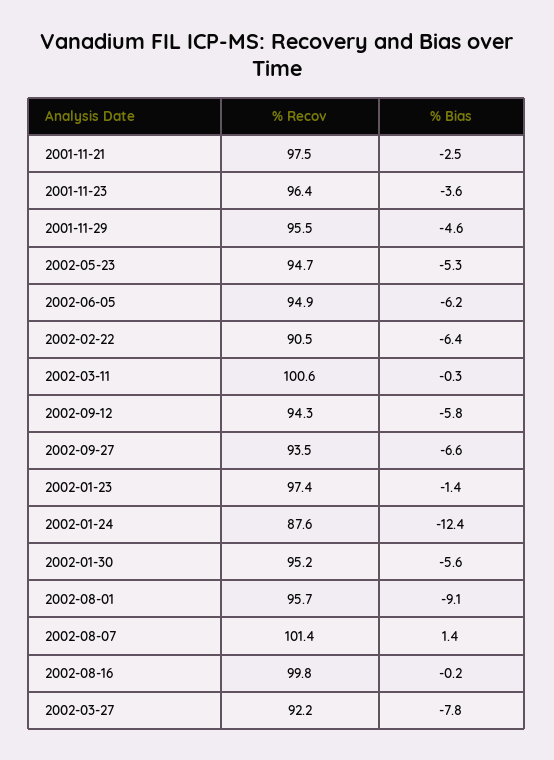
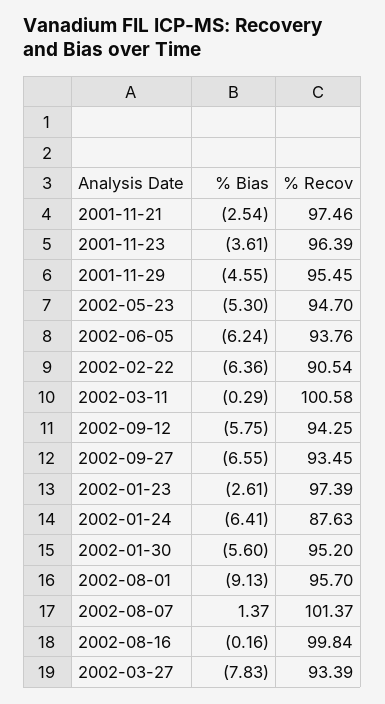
  {
    "% Recov": {
      "2001-11-21": 97.46,
      "2001-11-23": 96.39,
      "2001-11-29": 95.45,
      "2002-05-23": 94.7,
-     "2002-06-05": 94.9,
+     "2002-06-05": 93.76,
      "2002-02-22": 90.54,
      "2002-03-11": 100.58,
      "2002-09-12": 94.25,
      "2002-09-27": 93.45,
      "2002-01-23": 97.39,
      "2002-01-24": 87.63,
      "2002-01-30": 95.2,
      "2002-08-01": 95.7,
      "2002-08-07": 101.37,
      "2002-08-16": 99.84,
-     "2002-03-27": 92.2
+     "2002-03-27": 93.39
    },
    "% Bias": {
      "2001-11-21": -2.54,
      "2001-11-23": -3.61,
      "2001-11-29": -4.55,
      "2002-05-23": -5.3,
      "2002-06-05": -6.24,
      "2002-02-22": -6.36,
      "2002-03-11": -0.29,
      "2002-09-12": -5.75,
      "2002-09-27": -6.55,
-     "2002-01-23": -1.4,
+     "2002-01-23": -2.61,
-     "2002-01-24": -12.4,
+     "2002-01-24": -6.41,
      "2002-01-30": -5.6,
      "2002-08-01": -9.13,
      "2002-08-07": 1.37,
      "2002-08-16": -0.16,
      "2002-03-27": -7.83
    }
  }

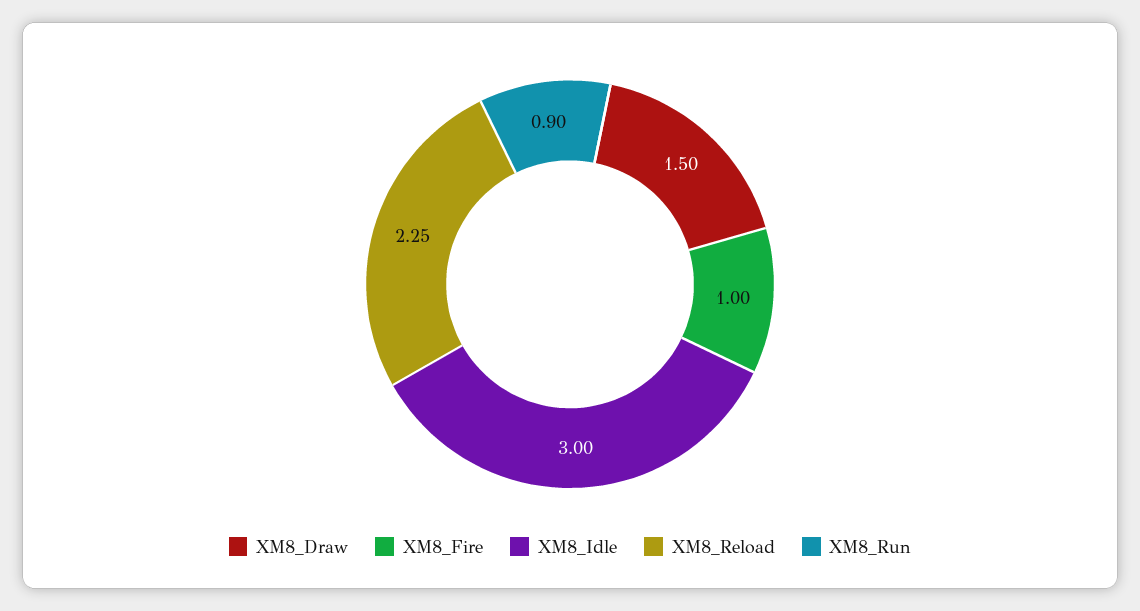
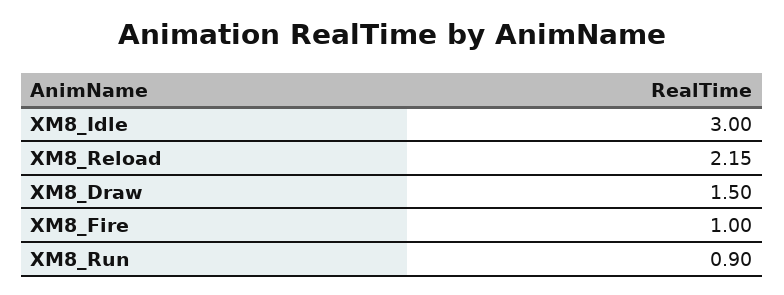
  {
    "XM8_Draw": 1.5,
    "XM8_Fire": 1,
    "XM8_Idle": 3,
-   "XM8_Reload": 2.25,
+   "XM8_Reload": 2.15,
    "XM8_Run": 0.9
  }

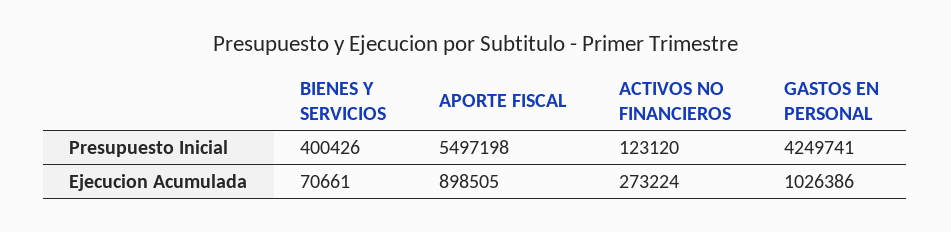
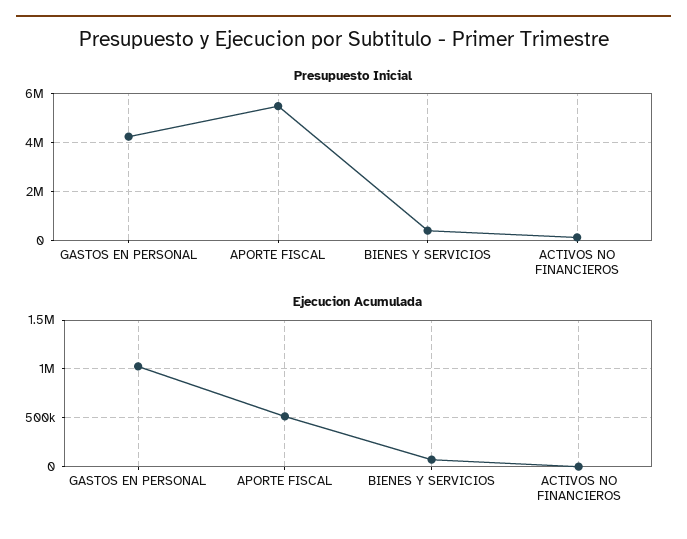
  {
    "Presupuesto Inicial": {
      "BIENES Y SERVICIOS": 400426,
      "APORTE FISCAL": 5497198,
      "ACTIVOS NO FINANCIEROS": 123120,
      "GASTOS EN PERSONAL": 4249741
    },
    "Ejecucion Acumulada": {
      "BIENES Y SERVICIOS": 70661,
-     "APORTE FISCAL": 898505,
+     "APORTE FISCAL": 500000,
-     "ACTIVOS NO FINANCIEROS": 273224,
+     "ACTIVOS NO FINANCIEROS": 0,
      "GASTOS EN PERSONAL": 1026386
    }
  }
···
Assignment
Could you retype all the entries exactly, skipping the pictures?

Exercise output
  {
    "% Recov": {
      "2001-11-21": 97.46,
      "2001-11-23": 96.39,
      "2001-11-29": 95.45,
      "2002-05-23": 94.7,
-     "2002-06-05": 94.9,
+     "2002-06-05": 93.76,
      "2002-02-22": 90.54,
      "2002-03-11": 100.58,
      "2002-09-12": 94.25,
      "2002-09-27": 93.45,
      "2002-01-23": 97.39,
      "2002-01-24": 87.63,
      "2002-01-30": 95.2,
      "2002-08-01": 95.7,
      "2002-08-07": 101.37,
      "2002-08-16": 99.84,
-     "2002-03-27": 92.2
+     "2002-03-27": 93.39
    },
    "% Bias": {
      "2001-11-21": -2.54,
      "2001-11-23": -3.61,
      "2001-11-29": -4.55,
      "2002-05-23": -5.3,
      "2002-06-05": -6.24,
      "2002-02-22": -6.36,
      "2002-03-11": -0.29,
      "2002-09-12": -5.75,
      "2002-09-27": -6.55,
-     "2002-01-23": -1.4,
+     "2002-01-23": -2.61,
-     "2002-01-24": -12.4,
+     "2002-01-24": -6.41,
      "2002-01-30": -5.6,
      "2002-08-01": -9.13,
      "2002-08-07": 1.37,
      "2002-08-16": -0.16,
      "2002-03-27": -7.83
    }
  }

  {
    "XM8_Draw": 1.5,
    "XM8_Fire": 1,
    "XM8_Idle": 3,
-   "XM8_Reload": 2.25,
+   "XM8_Reload": 2.15,
    "XM8_Run": 0.9
  }

  {
    "Presupuesto Inicial": {
      "BIENES Y SERVICIOS": 400426,
      "APORTE FISCAL": 5497198,
      "ACTIVOS NO FINANCIEROS": 123120,
      "GASTOS EN PERSONAL": 4249741
    },
    "Ejecucion Acumulada": {
      "BIENES Y SERVICIOS": 70661,
-     "APORTE FISCAL": 898505,
+     "APORTE FISCAL": 500000,
-     "ACTIVOS NO FINANCIEROS": 273224,
+     "ACTIVOS NO FINANCIEROS": 0,
      "GASTOS EN PERSONAL": 1026386
    }
  }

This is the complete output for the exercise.